▶ **Task brief**
Every record that follows should be written out again without any change.

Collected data
******
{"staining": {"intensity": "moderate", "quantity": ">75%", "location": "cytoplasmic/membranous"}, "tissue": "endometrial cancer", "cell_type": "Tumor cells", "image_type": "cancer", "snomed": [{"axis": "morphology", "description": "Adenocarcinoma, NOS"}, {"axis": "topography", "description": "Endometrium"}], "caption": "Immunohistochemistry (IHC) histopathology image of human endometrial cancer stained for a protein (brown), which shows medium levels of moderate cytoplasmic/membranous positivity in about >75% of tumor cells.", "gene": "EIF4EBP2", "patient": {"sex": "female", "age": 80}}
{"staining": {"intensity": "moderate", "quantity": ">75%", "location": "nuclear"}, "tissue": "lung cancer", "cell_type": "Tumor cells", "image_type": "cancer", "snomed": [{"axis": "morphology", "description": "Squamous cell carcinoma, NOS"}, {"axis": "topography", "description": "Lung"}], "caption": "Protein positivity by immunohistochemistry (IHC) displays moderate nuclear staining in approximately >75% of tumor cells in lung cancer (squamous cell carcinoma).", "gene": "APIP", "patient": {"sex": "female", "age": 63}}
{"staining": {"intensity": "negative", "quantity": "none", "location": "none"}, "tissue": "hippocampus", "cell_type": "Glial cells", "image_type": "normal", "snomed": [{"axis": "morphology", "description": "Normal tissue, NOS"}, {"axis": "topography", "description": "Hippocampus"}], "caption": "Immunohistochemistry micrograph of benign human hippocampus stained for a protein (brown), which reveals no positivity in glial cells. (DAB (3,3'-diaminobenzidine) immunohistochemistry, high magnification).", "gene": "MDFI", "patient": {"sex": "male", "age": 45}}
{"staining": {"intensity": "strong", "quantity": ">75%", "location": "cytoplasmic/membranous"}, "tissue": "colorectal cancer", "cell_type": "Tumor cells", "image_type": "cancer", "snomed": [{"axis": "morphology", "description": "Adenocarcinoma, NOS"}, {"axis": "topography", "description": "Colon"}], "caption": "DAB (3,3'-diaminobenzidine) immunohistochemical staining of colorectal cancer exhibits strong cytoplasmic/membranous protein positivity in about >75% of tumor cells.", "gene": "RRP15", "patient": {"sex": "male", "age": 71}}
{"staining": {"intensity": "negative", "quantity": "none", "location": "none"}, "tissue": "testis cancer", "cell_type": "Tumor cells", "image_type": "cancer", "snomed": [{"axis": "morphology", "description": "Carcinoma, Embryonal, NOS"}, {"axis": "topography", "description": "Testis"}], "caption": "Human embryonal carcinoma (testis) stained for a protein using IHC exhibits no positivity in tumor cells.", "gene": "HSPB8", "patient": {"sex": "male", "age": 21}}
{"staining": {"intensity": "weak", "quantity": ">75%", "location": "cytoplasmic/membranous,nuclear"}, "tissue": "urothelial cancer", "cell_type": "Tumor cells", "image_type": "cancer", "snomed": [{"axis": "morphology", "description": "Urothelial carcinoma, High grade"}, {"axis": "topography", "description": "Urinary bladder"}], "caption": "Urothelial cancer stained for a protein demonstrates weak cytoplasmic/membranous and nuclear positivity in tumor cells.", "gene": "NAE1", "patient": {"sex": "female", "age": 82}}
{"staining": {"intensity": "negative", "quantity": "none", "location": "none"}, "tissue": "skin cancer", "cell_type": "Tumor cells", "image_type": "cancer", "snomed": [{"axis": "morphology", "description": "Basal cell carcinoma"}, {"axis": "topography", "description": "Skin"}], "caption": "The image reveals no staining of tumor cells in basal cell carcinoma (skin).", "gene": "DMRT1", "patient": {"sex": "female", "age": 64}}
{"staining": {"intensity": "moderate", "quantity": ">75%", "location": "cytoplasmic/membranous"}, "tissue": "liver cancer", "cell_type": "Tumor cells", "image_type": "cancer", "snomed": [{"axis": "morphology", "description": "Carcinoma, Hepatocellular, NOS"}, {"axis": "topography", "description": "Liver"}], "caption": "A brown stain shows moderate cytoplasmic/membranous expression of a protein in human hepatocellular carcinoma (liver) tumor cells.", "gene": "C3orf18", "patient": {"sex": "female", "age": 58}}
******
▶ **Completed task**
{"staining": {"intensity": "moderate", "quantity": ">75%", "location": "cytoplasmic/membranous"}, "tissue": "endometrial cancer", "cell_type": "Tumor cells", "image_type": "cancer", "snomed": [{"axis": "morphology", "description": "Adenocarcinoma, NOS"}, {"axis": "topography", "description": "Endometrium"}], "caption": "Immunohistochemistry (IHC) histopathology image of human endometrial cancer stained for a protein (brown), which shows medium levels of moderate cytoplasmic/membranous positivity in about >75% of tumor cells.", "gene": "EIF4EBP2", "patient": {"sex": "female", "age": 80}}
{"staining": {"intensity": "moderate", "quantity": ">75%", "location": "nuclear"}, "tissue": "lung cancer", "cell_type": "Tumor cells", "image_type": "cancer", "snomed": [{"axis": "morphology", "description": "Squamous cell carcinoma, NOS"}, {"axis": "topography", "description": "Lung"}], "caption": "Protein positivity by immunohistochemistry (IHC) displays moderate nuclear staining in approximately >75% of tumor cells in lung cancer (squamous cell carcinoma).", "gene": "APIP", "patient": {"sex": "female", "age": 63}}
{"staining": {"intensity": "negative", "quantity": "none", "location": "none"}, "tissue": "hippocampus", "cell_type": "Glial cells", "image_type": "normal", "snomed": [{"axis": "morphology", "description": "Normal tissue, NOS"}, {"axis": "topography", "description": "Hippocampus"}], "caption": "Immunohistochemistry micrograph of benign human hippocampus stained for a protein (brown), which reveals no positivity in glial cells. (DAB (3,3'-diaminobenzidine) immunohistochemistry, high magnification).", "gene": "MDFI", "patient": {"sex": "male", "age": 45}}
{"staining": {"intensity": "strong", "quantity": ">75%", "location": "cytoplasmic/membranous"}, "tissue": "colorectal cancer", "cell_type": "Tumor cells", "image_type": "cancer", "snomed": [{"axis": "morphology", "description": "Adenocarcinoma, NOS"}, {"axis": "topography", "description": "Colon"}], "caption": "DAB (3,3'-diaminobenzidine) immunohistochemical staining of colorectal cancer exhibits strong cytoplasmic/membranous protein positivity in about >75% of tumor cells.", "gene": "RRP15", "patient": {"sex": "male", "age": 71}}
{"staining": {"intensity": "negative", "quantity": "none", "location": "none"}, "tissue": "testis cancer", "cell_type": "Tumor cells", "image_type": "cancer", "snomed": [{"axis": "morphology", "description": "Carcinoma, Embryonal, NOS"}, {"axis": "topography", "description": "Testis"}], "caption": "Human embryonal carcinoma (testis) stained for a protein using IHC exhibits no positivity in tumor cells.", "gene": "HSPB8", "patient": {"sex": "male", "age": 21}}
{"staining": {"intensity": "weak", "quantity": ">75%", "location": "cytoplasmic/membranous,nuclear"}, "tissue": "urothelial cancer", "cell_type": "Tumor cells", "image_type": "cancer", "snomed": [{"axis": "morphology", "description": "Urothelial carcinoma, High grade"}, {"axis": "topography", "description": "Urinary bladder"}], "caption": "Urothelial cancer stained for a protein demonstrates weak cytoplasmic/membranous and nuclear positivity in tumor cells.", "gene": "NAE1", "patient": {"sex": "female", "age": 82}}
{"staining": {"intensity": "negative", "quantity": "none", "location": "none"}, "tissue": "skin cancer", "cell_type": "Tumor cells", "image_type": "cancer", "snomed": [{"axis": "morphology", "description": "Basal cell carcinoma"}, {"axis": "topography", "description": "Skin"}], "caption": "The image reveals no staining of tumor cells in basal cell carcinoma (skin).", "gene": "DMRT1", "patient": {"sex": "female", "age": 64}}
{"staining": {"intensity": "moderate", "quantity": ">75%", "location": "cytoplasmic/membranous"}, "tissue": "liver cancer", "cell_type": "Tumor cells", "image_type": "cancer", "snomed": [{"axis": "morphology", "description": "Carcinoma, Hepatocellular, NOS"}, {"axis": "topography", "description": "Liver"}], "caption": "A brown stain shows moderate cytoplasmic/membranous expression of a protein in human hepatocellular carcinoma (liver) tumor cells.", "gene": "C3orf18", "patient": {"sex": "female", "age": 58}}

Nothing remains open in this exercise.